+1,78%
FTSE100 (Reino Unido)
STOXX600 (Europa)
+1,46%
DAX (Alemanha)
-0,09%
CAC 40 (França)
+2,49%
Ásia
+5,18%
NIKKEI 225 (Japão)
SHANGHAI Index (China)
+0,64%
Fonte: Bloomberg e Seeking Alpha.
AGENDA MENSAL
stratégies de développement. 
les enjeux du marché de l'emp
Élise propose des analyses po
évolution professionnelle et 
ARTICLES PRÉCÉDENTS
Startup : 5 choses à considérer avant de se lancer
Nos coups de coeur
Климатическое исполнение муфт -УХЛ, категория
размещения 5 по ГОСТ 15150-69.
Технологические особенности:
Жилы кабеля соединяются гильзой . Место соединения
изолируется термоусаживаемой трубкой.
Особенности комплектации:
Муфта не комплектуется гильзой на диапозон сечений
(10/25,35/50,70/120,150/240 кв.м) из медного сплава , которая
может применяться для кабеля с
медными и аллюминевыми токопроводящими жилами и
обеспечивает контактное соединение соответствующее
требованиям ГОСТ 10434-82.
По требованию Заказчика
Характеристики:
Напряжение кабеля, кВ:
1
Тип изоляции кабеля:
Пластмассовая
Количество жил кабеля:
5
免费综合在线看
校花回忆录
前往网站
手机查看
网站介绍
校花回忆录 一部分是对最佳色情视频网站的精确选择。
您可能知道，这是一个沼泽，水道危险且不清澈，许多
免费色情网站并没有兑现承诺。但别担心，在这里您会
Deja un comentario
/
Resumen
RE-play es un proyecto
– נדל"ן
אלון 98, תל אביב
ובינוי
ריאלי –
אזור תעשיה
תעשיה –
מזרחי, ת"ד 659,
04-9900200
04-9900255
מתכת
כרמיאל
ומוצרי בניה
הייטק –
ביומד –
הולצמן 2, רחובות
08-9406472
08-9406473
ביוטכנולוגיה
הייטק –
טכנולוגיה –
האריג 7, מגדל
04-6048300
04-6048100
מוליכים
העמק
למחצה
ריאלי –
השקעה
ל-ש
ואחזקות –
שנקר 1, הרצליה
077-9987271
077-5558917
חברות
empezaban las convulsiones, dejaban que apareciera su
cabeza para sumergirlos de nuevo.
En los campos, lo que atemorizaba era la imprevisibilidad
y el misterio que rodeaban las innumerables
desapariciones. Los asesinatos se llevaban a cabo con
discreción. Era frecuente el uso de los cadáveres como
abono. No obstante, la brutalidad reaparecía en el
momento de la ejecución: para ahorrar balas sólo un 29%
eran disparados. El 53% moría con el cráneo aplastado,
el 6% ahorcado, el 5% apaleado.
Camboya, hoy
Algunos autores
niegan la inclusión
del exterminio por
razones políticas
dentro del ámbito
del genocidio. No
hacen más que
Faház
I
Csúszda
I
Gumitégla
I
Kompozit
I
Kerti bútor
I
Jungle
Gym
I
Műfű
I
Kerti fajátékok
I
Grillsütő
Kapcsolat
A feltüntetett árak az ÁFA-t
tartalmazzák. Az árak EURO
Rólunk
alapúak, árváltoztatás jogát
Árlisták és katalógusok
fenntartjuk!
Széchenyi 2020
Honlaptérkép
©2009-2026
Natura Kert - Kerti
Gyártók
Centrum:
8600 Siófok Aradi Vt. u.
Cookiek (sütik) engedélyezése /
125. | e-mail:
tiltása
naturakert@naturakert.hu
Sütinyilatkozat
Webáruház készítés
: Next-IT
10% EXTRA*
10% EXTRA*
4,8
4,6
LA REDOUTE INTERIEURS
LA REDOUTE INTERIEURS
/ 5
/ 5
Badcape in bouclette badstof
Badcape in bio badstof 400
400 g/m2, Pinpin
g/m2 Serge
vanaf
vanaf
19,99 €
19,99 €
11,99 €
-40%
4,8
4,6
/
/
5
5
◆ ◆ ◆ ◆ ◆
Format the records, from the first line up to and including the line containing "медными и аллюминевыми", as a JSON list of strings with one string per line. Leave out blank lines.

[
  "+1,78%",
  "FTSE100 (Reino Unido)",
  "STOXX600 (Europa)",
  "+1,46%",
  "DAX (Alemanha)",
  "-0,09%",
  "CAC 40 (França)",
  "+2,49%",
  "Ásia",
  "+5,18%",
  "NIKKEI 225 (Japão)",
  "SHANGHAI Index (China)",
  "+0,64%",
  "Fonte: Bloomberg e Seeking Alpha.",
  "AGENDA MENSAL",
  "stratégies de développement. ",
  "les enjeux du marché de l'emp",
  "Élise propose des analyses po",
  "évolution professionnelle et ",
  "ARTICLES PRÉCÉDENTS",
  "Startup : 5 choses à considérer avant de se lancer",
  "Nos coups de coeur",
  "Климатическое исполнение муфт -УХЛ, категория",
  "размещения 5 по ГОСТ 15150-69.",
  "Технологические особенности:",
  "Жилы кабеля соединяются гильзой . Место соединения",
  "изолируется термоусаживаемой трубкой.",
  "Особенности комплектации:",
  "Муфта не комплектуется гильзой на диапозон сечений",
  "(10/25,35/50,70/120,150/240 кв.м) из медного сплава , которая",
  "может применяться для кабеля с",
  "медными и аллюминевыми токопроводящими жилами и"
]